A mais bela invenção humana

Abrão Slavutzky

Psicanalista

Para Galileu Galilei, um dos gênios da humanidade, a mais bela invenção humana é o alfabeto. Ele sustenta que as combinações variáveis de vinte pequenos caracteres permite a comunicação entre pessoas distintas no espaço e no tempo.

Importante destacar o espanto de Galileu ao escrever: “Mas pairando acima de todas essas invenções estupendas, a que altura superior estava a mente daquele que se propôs inventar um modo de comunicar seus mais recônditos pensamentos a não importa que outra pessoa, por mais extenso que fosse o intervalo de tempo e espaço entre ambos?”.

As letras formam palavras que são pontes essenciais para imaginar, amar, mudar. E com as palavras e a imaginação é possível formar essa frase: “Aprender a escrever é colorir o mundo com palavras”. Quem escreveu foi minha neta Carolina, em uma dedicatória à sua professora de redação. As palavras são capazes de colorir o mundo e mudar a vida.

O poder da palavra pode ser percebido numa simples piada. Quem escuta a piada e acha graça (só aí se pode dizer que foi mesmo uma piada) libera no riso desejos agressivos ou eróticos. Aliás, como estamos no fim de um ano tenso, vale a pena contar uma história do poeta Heinrich Heine.

Durante sua vida fez várias críticas à sociedade, aos alemães, mesmo sendo alemão, e teve que se refugiar em Paris. Teve, como poeta e jornalista, muitos inimigos, e por isso um dia escreveu: “Tudo que desejo na velhice é ter paz e tranquilidade, morar numa choupana simples, ter pão e leite fresco, e poder olhar por uma janela para ver as montanhas. E ver no horizonte várias árvores, e que em cada delas estejam dependurados um a um de meus inimigos”.

Se nesse momento o leitor sorriu é porque pôde dar vasão a sua agressividade, tão importante na vida. Aliás, um tema importante é a função do ódio.

Um texto não se resume a palavras em uma página. É algo vivo, capaz de transpor os limites do papel e entrar na vida de quem o lê. Uma frase boa alivia a dor, anima o desanimado, alegra o tristonho. O desafio não é só de quem escreve ou fala, mas de quem lê ou escuta, logo, a palavra é metade do emissor e metade do receptor. As palavras são essenciais na educação, em casa e na escola, todos ensinam falando de alguma forma. Todos são marcados por palavras, frases inesquecíveis, críticas, conselhos. Admiro os que conseguem usar palavras mais calorosas do que as frias. Indispensáveis aí os poetas ou a beleza com que as palavras são vestidas.

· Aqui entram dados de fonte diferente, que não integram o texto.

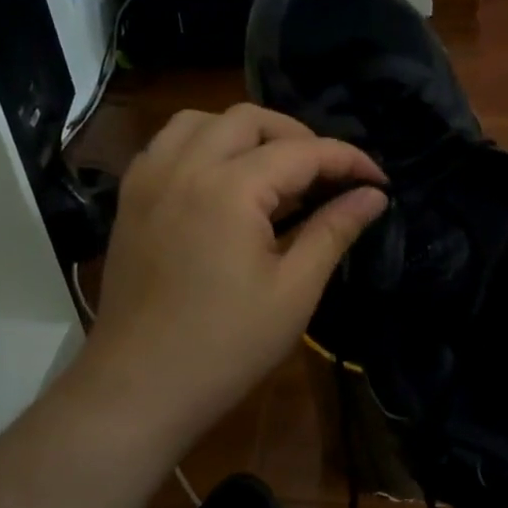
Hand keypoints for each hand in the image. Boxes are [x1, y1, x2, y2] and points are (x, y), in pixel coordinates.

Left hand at [77, 105, 386, 454]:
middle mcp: (184, 167)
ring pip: (200, 121)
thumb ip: (333, 230)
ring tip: (272, 171)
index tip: (378, 181)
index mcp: (229, 188)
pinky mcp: (129, 200)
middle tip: (326, 177)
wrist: (139, 389)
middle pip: (249, 119)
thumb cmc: (226, 346)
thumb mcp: (294, 290)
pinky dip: (201, 146)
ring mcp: (148, 180)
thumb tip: (373, 195)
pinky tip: (220, 182)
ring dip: (244, 133)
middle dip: (298, 136)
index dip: (347, 160)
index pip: (302, 151)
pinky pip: (166, 145)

O psicanalista passa a vida aprendendo a escutar as palavras, e com o tempo precisa escutar melhor as ligações que vão ocorrendo nas associações que vão sendo feitas. Escuta melhor quem pode perceber a musicalidade do que é dito, as conexões das palavras, inclusive a dimensão engraçada das queixas.

Importante é desenvolver o sentido poético, para escutar o novo no repetitivo. E, principalmente, buscar mais a leveza das palavras que o peso.

Entretanto, convém pensar o alerta de Jean Baudrillard sobre o quanto os valores universais perderam o trem da História, e aí entram também as palavras. Vejam como a justiça, que tanto se vale de palavras, leis, aceita teorias perigosas como a do domínio do fato, o que termina por adoecer gravemente essa senhora chamada democracia. Justiça sem contraditório não existe, e o mesmo se pode dizer das grandes mídias que vêm se transformando em pensamento único.

O problema não são as palavras, mas quem as maneja. E há, às vezes, um manejo perverso sedutor e perigoso na manipulação das pessoas submissas. Aí entra uma variável essencial que é a ética. Uma sociedade onde a ética é só cobrada de uns e não de todos é hipócrita, e o mesmo vale para nós todos.

Uma tática para viver e conviver aqui no Face é criar uma conversa divertida pelos comentários. Entretanto, é sempre uma luta encontrar as palavras certas. O poeta Carlos Drummonnd de Andrade alertou em seu poema “O Lutador”: “Lutar com palavras é a luta mais vã. Entanto lutamos mal rompe a manhã”.

Essa luta para escrever melhor é emocionante. Quem escreve precisa ler, é o primeiro leitor, uma experiência excitante. Ler é buscar algo, algo que toque, ilumine. Há palavras que liberam as fantasias, onde a realidade da magia se une à magia da realidade, a magia da alegria.